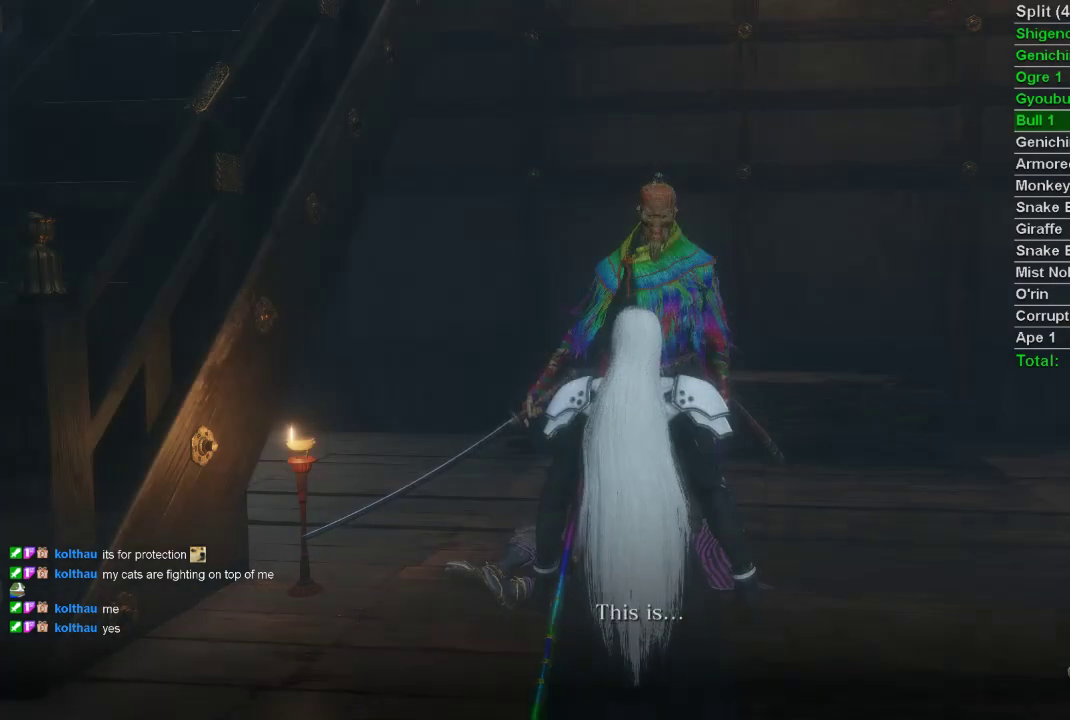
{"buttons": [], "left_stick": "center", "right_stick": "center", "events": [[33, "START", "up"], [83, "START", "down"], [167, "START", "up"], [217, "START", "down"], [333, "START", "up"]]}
= = =
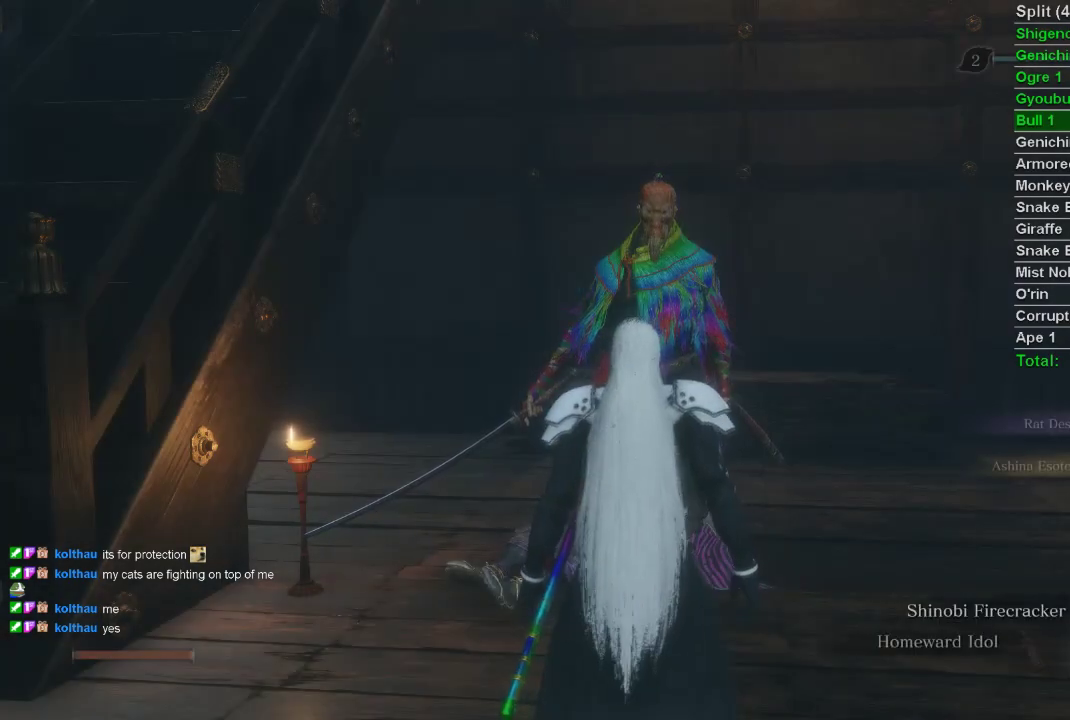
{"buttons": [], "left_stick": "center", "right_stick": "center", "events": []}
= = =
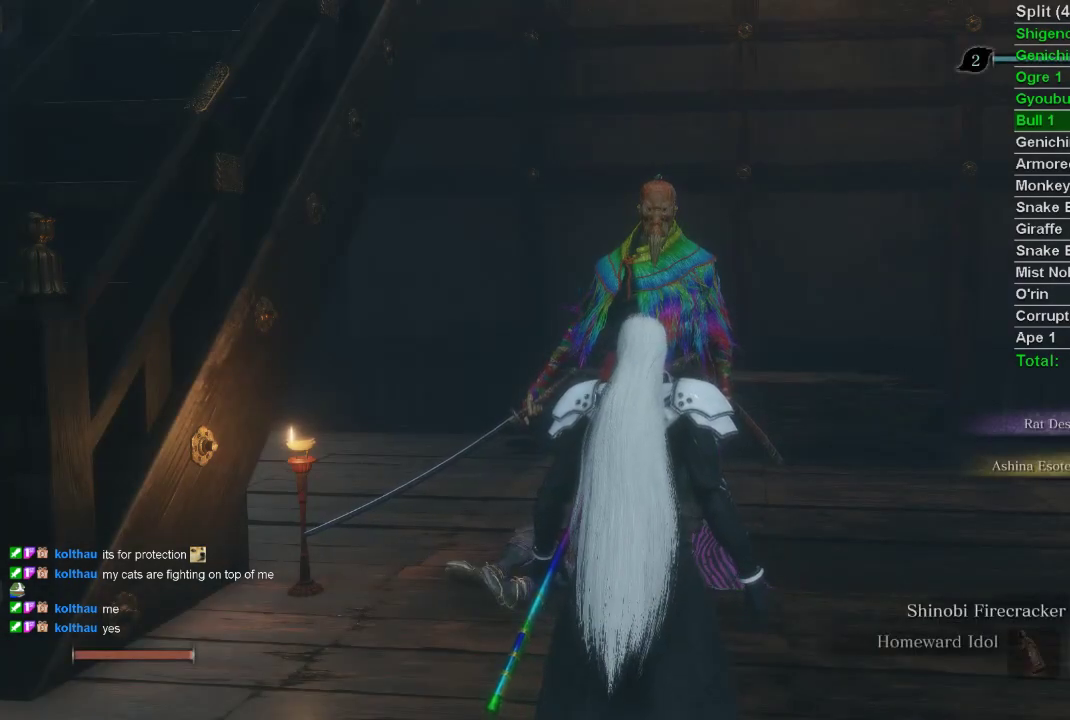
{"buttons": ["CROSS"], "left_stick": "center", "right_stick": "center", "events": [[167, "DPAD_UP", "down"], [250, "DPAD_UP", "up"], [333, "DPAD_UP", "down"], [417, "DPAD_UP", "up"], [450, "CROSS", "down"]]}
= = =
Across the listing above, how many lines include the word "down"? Answer with only the number.

2